Items from a data source:

.....

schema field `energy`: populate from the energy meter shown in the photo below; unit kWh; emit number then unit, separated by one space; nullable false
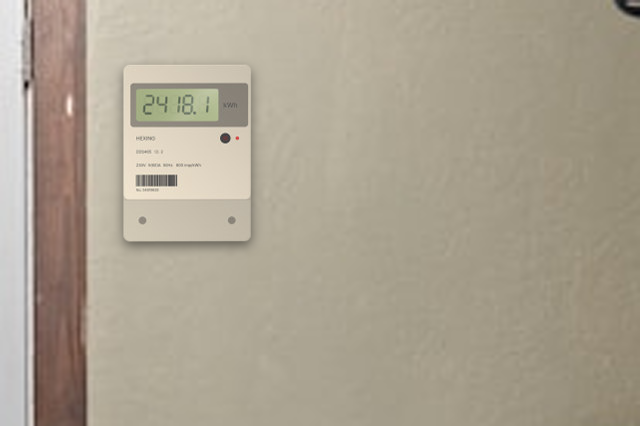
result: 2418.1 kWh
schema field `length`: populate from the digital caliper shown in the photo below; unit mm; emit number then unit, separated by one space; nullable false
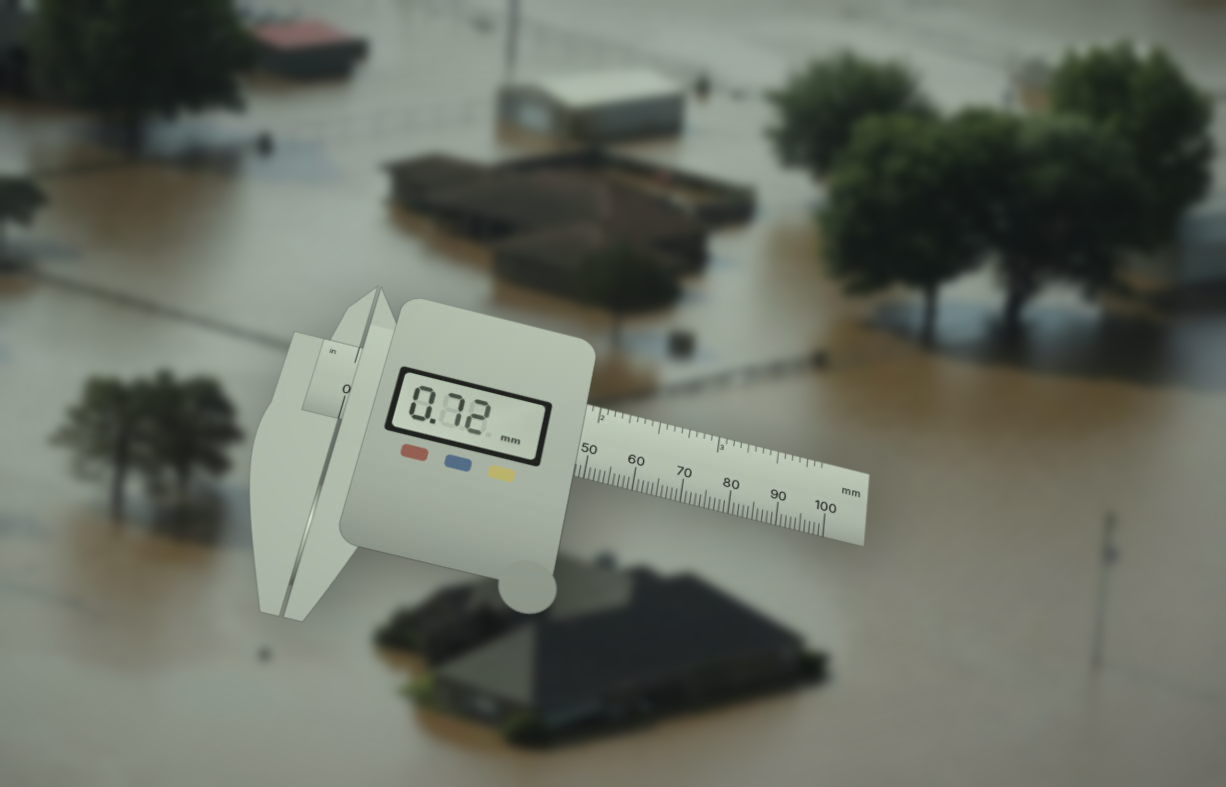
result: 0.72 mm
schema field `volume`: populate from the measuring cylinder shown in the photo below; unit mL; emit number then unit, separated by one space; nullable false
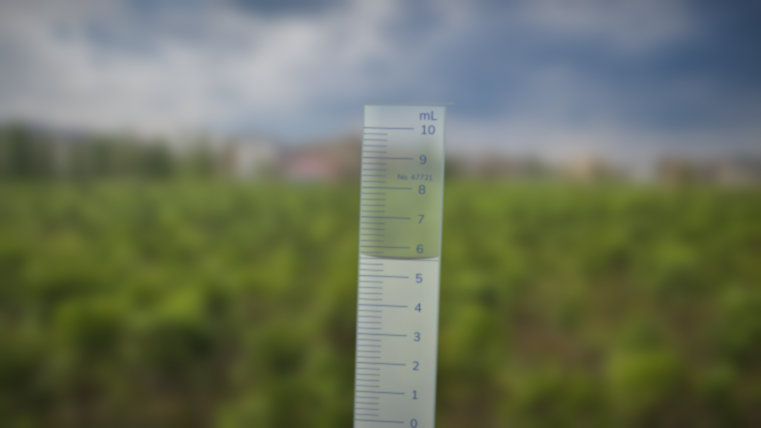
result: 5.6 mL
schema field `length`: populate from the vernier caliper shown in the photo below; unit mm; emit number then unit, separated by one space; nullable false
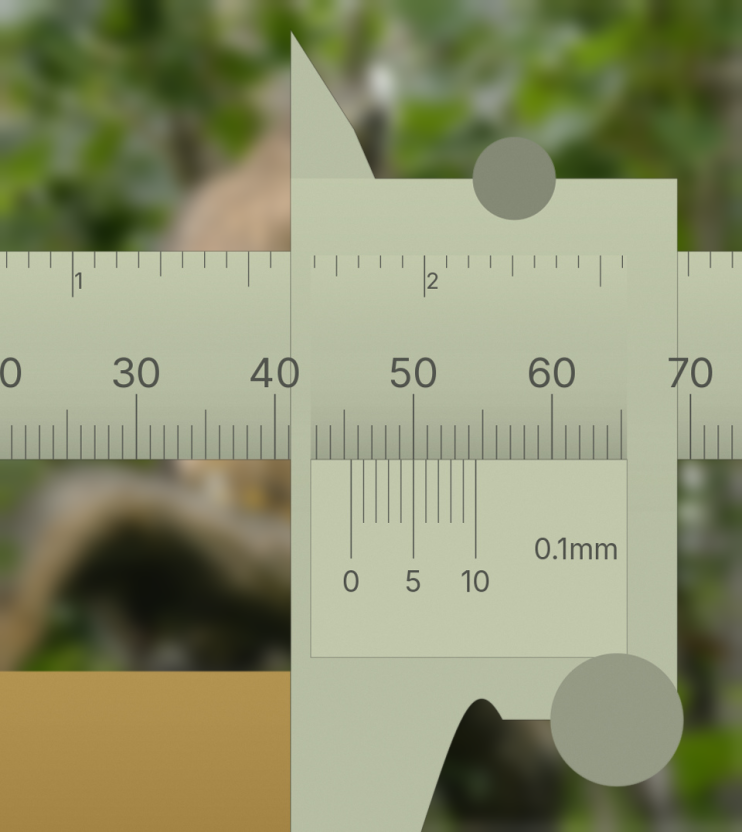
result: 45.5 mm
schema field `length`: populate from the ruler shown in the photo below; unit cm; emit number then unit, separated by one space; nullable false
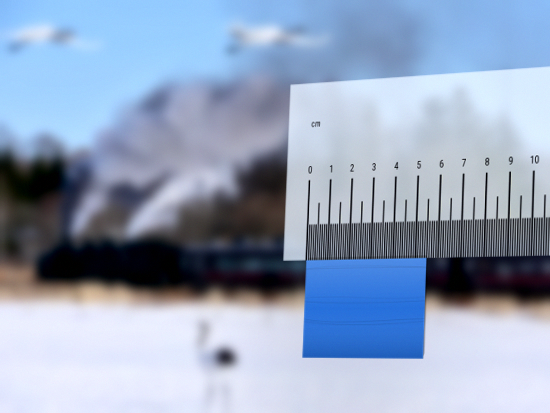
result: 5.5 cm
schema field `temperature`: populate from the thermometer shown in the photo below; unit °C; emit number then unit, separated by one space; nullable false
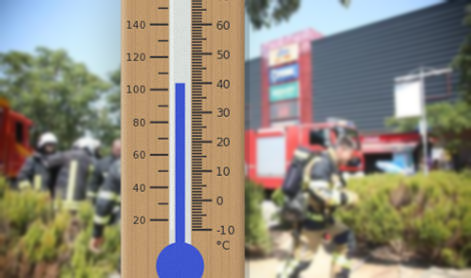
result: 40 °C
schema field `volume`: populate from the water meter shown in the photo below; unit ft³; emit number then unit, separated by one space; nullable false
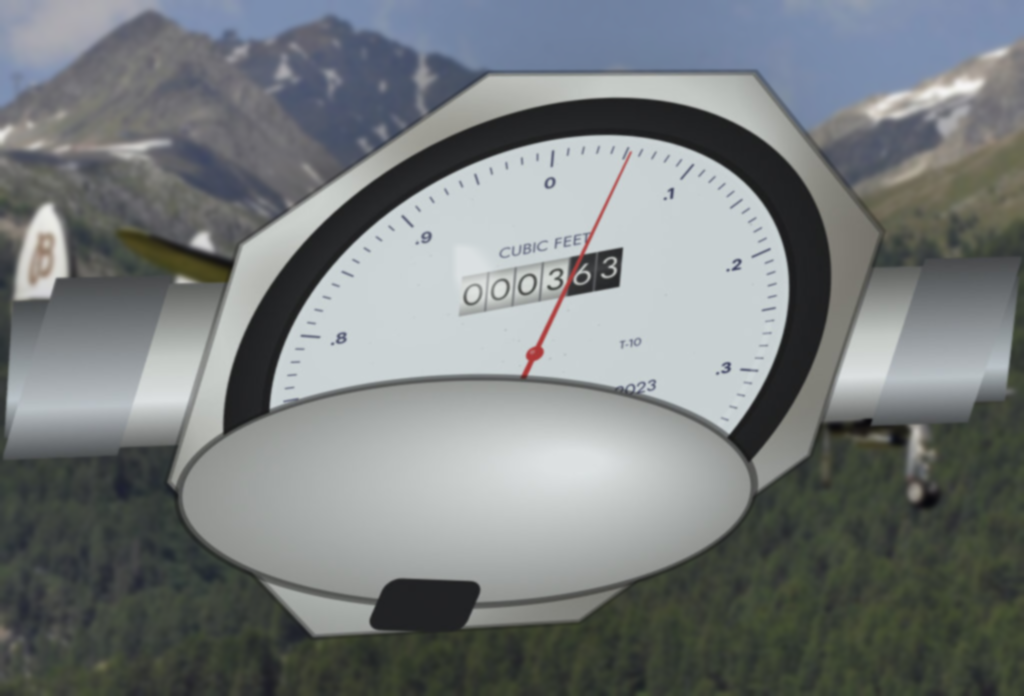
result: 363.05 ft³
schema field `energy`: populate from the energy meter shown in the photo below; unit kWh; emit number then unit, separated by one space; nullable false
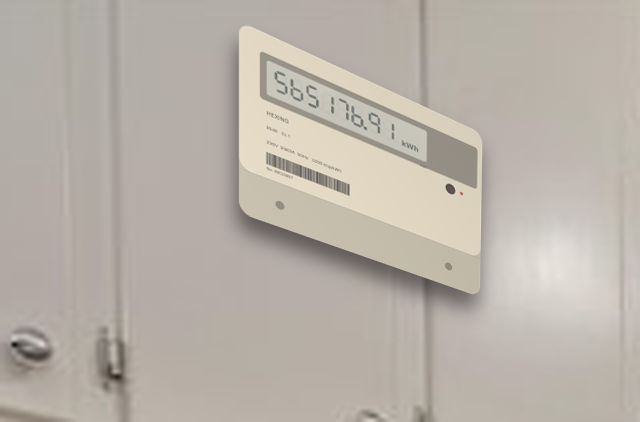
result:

.....

*WORK ITEM*: Output every row above word for word, leaving the pictures out of your answer.

*RESPONSE AREA*:
schema field `energy`: populate from the energy meter shown in the photo below; unit kWh; emit number then unit, separated by one space; nullable false
result: 2418.1 kWh
schema field `length`: populate from the digital caliper shown in the photo below; unit mm; emit number then unit, separated by one space; nullable false
result: 0.72 mm
schema field `volume`: populate from the measuring cylinder shown in the photo below; unit mL; emit number then unit, separated by one space; nullable false
result: 5.6 mL
schema field `length`: populate from the vernier caliper shown in the photo below; unit mm; emit number then unit, separated by one space; nullable false
result: 45.5 mm
schema field `length`: populate from the ruler shown in the photo below; unit cm; emit number then unit, separated by one space; nullable false
result: 5.5 cm
schema field `temperature`: populate from the thermometer shown in the photo below; unit °C; emit number then unit, separated by one space; nullable false
result: 40 °C
schema field `volume`: populate from the water meter shown in the photo below; unit ft³; emit number then unit, separated by one space; nullable false
result: 363.05 ft³
schema field `energy`: populate from the energy meter shown in the photo below; unit kWh; emit number then unit, separated by one space; nullable false
result:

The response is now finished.